Eastwood Airlines
SULLY, PAR CLINT EASTWOOD. DRAME AMÉRICAIN, AVEC TOM HANKS, AARON ECKHART, VALERIE MAHAFFEY, DELPHI HARRINGTON (1H36).
Cela commence par un cauchemar : aux commandes d’un A320 en perdition, Chesley Sullenberger, que tout le monde appelle « Sully », ne peut éviter les tours de Manhattan. Or chacun sait que, ce 15 janvier 2009, Sully a réussi à poser l’appareil sur l’Hudson, sauvant ainsi la vie des 155 personnes à bord, passagers et membres d’équipage. Le nouveau film de Clint Eastwood s’attache moins à l’exploit lui-même qu’aux événements qui ont suivi.
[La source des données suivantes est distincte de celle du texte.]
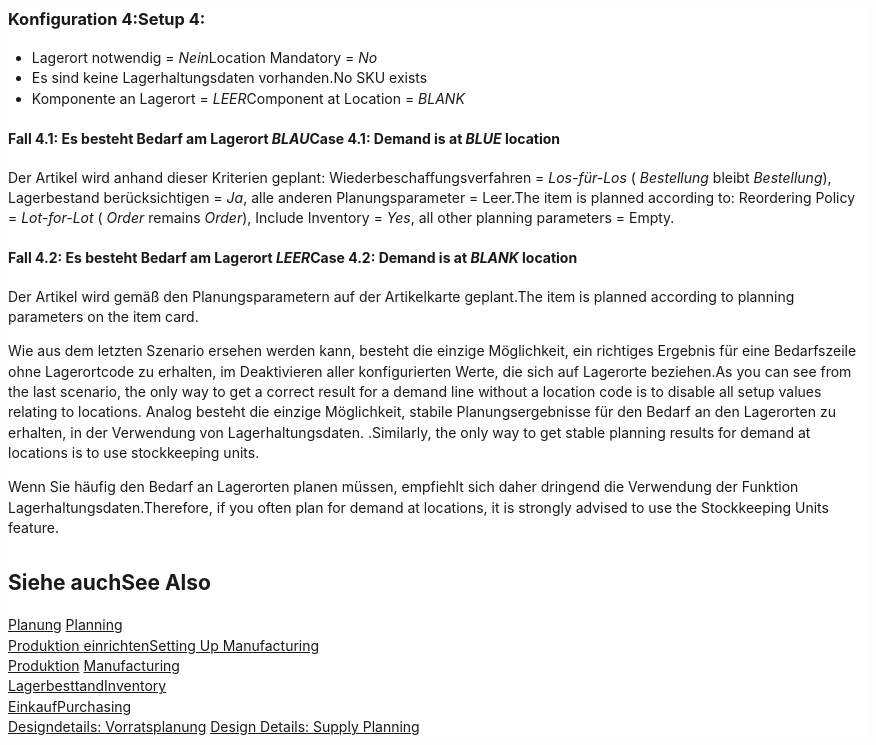 ### <a name="setup-4"></a><span data-ttu-id="0a22d-162">Konfiguration 4:</span><span class="sxs-lookup"><span data-stu-id="0a22d-162">Setup 4:</span></span>  

-   <span data-ttu-id="0a22d-163">Lagerort notwendig = *Nein*</span><span class="sxs-lookup"><span data-stu-id="0a22d-163">Location Mandatory = *No*</span></span>  
-   <span data-ttu-id="0a22d-164">Es sind keine Lagerhaltungsdaten vorhanden.</span><span class="sxs-lookup"><span data-stu-id="0a22d-164">No SKU exists</span></span>  
-   <span data-ttu-id="0a22d-165">Komponente an Lagerort =  *LEER*</span><span class="sxs-lookup"><span data-stu-id="0a22d-165">Component at Location =  *BLANK*</span></span>  

#### <a name="case-41-demand-is-at--blue-location"></a><span data-ttu-id="0a22d-166">Fall 4.1: Es besteht Bedarf am Lagerort  *BLAU*</span><span class="sxs-lookup"><span data-stu-id="0a22d-166">Case 4.1: Demand is at  *BLUE* location</span></span>  

<span data-ttu-id="0a22d-167">Der Artikel wird anhand dieser Kriterien geplant: Wiederbeschaffungsverfahren =  *Los-für-Los* ( *Bestellung* bleibt  *Bestellung*), Lagerbestand berücksichtigen =  *Ja*, alle anderen Planungsparameter = Leer.</span><span class="sxs-lookup"><span data-stu-id="0a22d-167">The item is planned according to: Reordering Policy =  *Lot-for-Lot* ( *Order* remains  *Order*), Include Inventory =  *Yes*, all other planning parameters = Empty.</span></span>  

#### <a name="case-42-demand-is-at--blank-location"></a><span data-ttu-id="0a22d-168">Fall 4.2: Es besteht Bedarf am Lagerort  *LEER*</span><span class="sxs-lookup"><span data-stu-id="0a22d-168">Case 4.2: Demand is at  *BLANK* location</span></span>  

<span data-ttu-id="0a22d-169">Der Artikel wird gemäß den Planungsparametern auf der Artikelkarte geplant.</span><span class="sxs-lookup"><span data-stu-id="0a22d-169">The item is planned according to planning parameters on the item card.</span></span>  

<span data-ttu-id="0a22d-170">Wie aus dem letzten Szenario ersehen werden kann, besteht die einzige Möglichkeit, ein richtiges Ergebnis für eine Bedarfszeile ohne Lagerortcode zu erhalten, im Deaktivieren aller konfigurierten Werte, die sich auf Lagerorte beziehen.</span><span class="sxs-lookup"><span data-stu-id="0a22d-170">As you can see from the last scenario, the only way to get a correct result for a demand line without a location code is to disable all setup values relating to locations.</span></span> <span data-ttu-id="0a22d-171">Analog besteht die einzige Möglichkeit, stabile Planungsergebnisse für den Bedarf an den Lagerorten zu erhalten, in der Verwendung von Lagerhaltungsdaten. .</span><span class="sxs-lookup"><span data-stu-id="0a22d-171">Similarly, the only way to get stable planning results for demand at locations is to use stockkeeping units.</span></span>  

<span data-ttu-id="0a22d-172">Wenn Sie häufig den Bedarf an Lagerorten planen müssen, empfiehlt sich daher dringend die Verwendung der Funktion  Lagerhaltungsdaten.</span><span class="sxs-lookup"><span data-stu-id="0a22d-172">Therefore, if you often plan for demand at locations, it is strongly advised to use the Stockkeeping Units feature.</span></span>  

## <a name="see-also"></a><span data-ttu-id="0a22d-173">Siehe auch</span><span class="sxs-lookup"><span data-stu-id="0a22d-173">See Also</span></span>
<span data-ttu-id="0a22d-174">[Planung](production-planning.md)  </span><span class="sxs-lookup"><span data-stu-id="0a22d-174">[Planning](production-planning.md)  </span></span>  
[<span data-ttu-id="0a22d-175">Produktion einrichten</span><span class="sxs-lookup"><span data-stu-id="0a22d-175">Setting Up Manufacturing</span></span>](production-configure-production-processes.md)  
<span data-ttu-id="0a22d-176">[Produktion](production-manage-manufacturing.md)  </span><span class="sxs-lookup"><span data-stu-id="0a22d-176">[Manufacturing](production-manage-manufacturing.md)  </span></span>  
[<span data-ttu-id="0a22d-177">Lagerbesttand</span><span class="sxs-lookup"><span data-stu-id="0a22d-177">Inventory</span></span>](inventory-manage-inventory.md)  
[<span data-ttu-id="0a22d-178">Einkauf</span><span class="sxs-lookup"><span data-stu-id="0a22d-178">Purchasing</span></span>](purchasing-manage-purchasing.md)  
<span data-ttu-id="0a22d-179">[Designdetails: Vorratsplanung](design-details-supply-planning.md) </span><span class="sxs-lookup"><span data-stu-id="0a22d-179">[Design Details: Supply Planning](design-details-supply-planning.md) </span></span>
Les médias et l’homme de la rue dépeignent Sully comme le héros… que précisément il considère ne pas être, convaincu de n’avoir fait que ce qu’il devait faire. Mais d’ailleurs a-t-il réellement fait ce qu’il devait faire ? Une commission d’experts prétend le contraire : il aurait pu et dû rejoindre LaGuardia ou Teterboro et y poser l’Airbus en toute sécurité. Ce que met en jeu le film, c’est l’opposition entre la croyance aveugle en la technologie (simulations de vol et algorithmes paraissent démontrer que l’avion aurait pu voler jusqu’à un aéroport) et la foi en la supériorité de l’instinct humain. Y repérer une distinction entre le cinéma auquel se voue Hollywood désormais et celui qu’Eastwood s’obstine à servir, lui qui justement ne fonctionne qu’à l’instinct? Sans doute. Pourtant, ce qui frappe ici, c’est le manque absolu de prétention d’un film qui se trouve en adéquation parfaite avec son personnage principal et l’histoire racontée. Et si l’instinct d’Eastwood le conduit à s’égarer parfois, comme lorsqu’il se déclare en faveur d’un Donald Trump dont les idées sont à l’opposé de celles qu’il exprime lui-même (oui, Eastwood est politiquement conservateur et socialement progressiste), ses films démontrent la sûreté de son point de vue. Celui-ci après bien d’autres, emballé en à peine plus de 90 minutes, tendu, droit, prenant, sans une once de graisse, servi à la perfection par un Tom Hanks (photo) dont on se demande comment et pourquoi le cinéaste ne l’avait pas rencontré plus tôt. Tout ce que « Sully » met en oeuvre est comme le précipité d’une manière d’être, de filmer et d’incarner qui leur appartient et que l’on se sent de faire sienne. Sully, le pilote, ressemble à Tom Hanks qui ressemble à Eastwood, qui ressemble à « Sully », le film. Voilà bien qui permet de reconsidérer la notion même d’auteur, à laquelle le cinéaste s’est toujours bien gardé de se référer.